I think that is just so powerful, because you can be, like, why is this test not working? Run, run, run, run, insert app dollar view in the console, and you can see exactly where it's at. And you know your app, and you'll be able to discover what's wrong, whereas shinytest2 can only tell you what's going on.
Tips and suggestions
So, I have some suggestions as you leave the Shiny Shire, and your way to test. Number one is to use shiny export test values. This is a method that I was actually unaware of, and I'm on the Shiny team, and I really want to give it more limelight, because it is very powerful. We don't need to test just input and output, there's actually a third group called export. And you can export React values, you can export using React, and you can export your React value, and it doesn't need to be an input or something that has been rendered as an output. And this is great, because testing mode will allow for this to work, and you can expose more information and more work logic that doesn't be in your normal app that you use day-to-day.

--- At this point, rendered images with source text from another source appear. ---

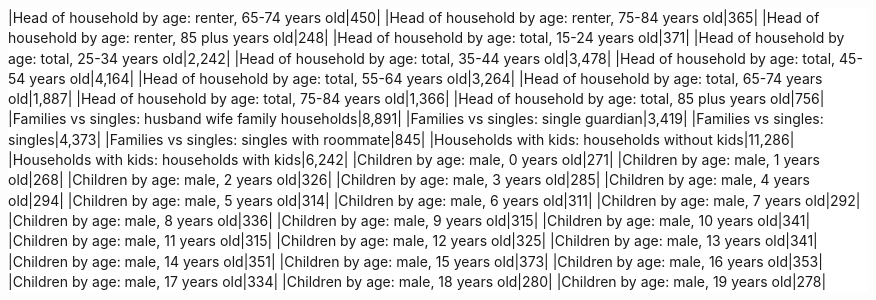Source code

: |Head of household by age: renter, 65-74 years old|450|
|Head of household by age: renter, 75-84 years old|365|
|Head of household by age: renter, 85 plus years old|248|
|Head of household by age: total, 15-24 years old|371|
|Head of household by age: total, 25-34 years old|2,242|
|Head of household by age: total, 35-44 years old|3,478|
|Head of household by age: total, 45-54 years old|4,164|
|Head of household by age: total, 55-64 years old|3,264|
|Head of household by age: total, 65-74 years old|1,887|
|Head of household by age: total, 75-84 years old|1,366|
|Head of household by age: total, 85 plus years old|756|
|Families vs singles: husband wife family households|8,891|
|Families vs singles: single guardian|3,419|
|Families vs singles: singles|4,373|
|Families vs singles: singles with roommate|845|
|Households with kids: households without kids|11,286|
|Households with kids: households with kids|6,242|
|Children by age: male, 0 years old|271|
|Children by age: male, 1 years old|268|
|Children by age: male, 2 years old|326|
|Children by age: male, 3 years old|285|
|Children by age: male, 4 years old|294|
|Children by age: male, 5 years old|314|
|Children by age: male, 6 years old|311|
|Children by age: male, 7 years old|292|
|Children by age: male, 8 years old|336|
|Children by age: male, 9 years old|315|
|Children by age: male, 10 years old|341|
|Children by age: male, 11 years old|315|
|Children by age: male, 12 years old|325|
|Children by age: male, 13 years old|341|
|Children by age: male, 14 years old|351|
|Children by age: male, 15 years old|373|
|Children by age: male, 16 years old|353|
|Children by age: male, 17 years old|334|
|Children by age: male, 18 years old|280|
|Children by age: male, 19 years old|278|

Also, try to limit objects under your own control. If you do something like data structure, and then you send it into DT, and DT updates because it needs to, like, nothing wrong with that. It's not going to do anything wrong with DT doing that, but your output might change, which would produce false positives. So maybe just test your data frame going in, and then just trust that DT will always run.
Another one is, again, if you use expect snapshot file, be careful about what's going on with those snapshots. All the snapshot does is says I agree with myself, but it doesn't mean that it's correct. If you do agree with yourself, you are correct, so that's good, but there's that little logical loophole. Be safe, you can always use manual expectations or explicit expectations, such as expect equal, because that will always be truthful if you're comparing it to a static.
And then, lastly, minimize the number of screenshot expectations. Screenshots are worth a thousand tests. They do test everything, but you can also imagine that's a very high fallback. They're very brittle, they're open to a lot of issues, and also you cannot compare across operating systems or R versions, so it gets very unwieldy very quickly. So unless screenshots are absolute, I would argue maybe not do that.
Recap
So recap, regression testing for your app, you want to keep that behavior over time. If you have time to record a test, and then interactively view your application whenever possible if you run into problems. And hopefully Gandalf will change his tune from you shall not pass to pass.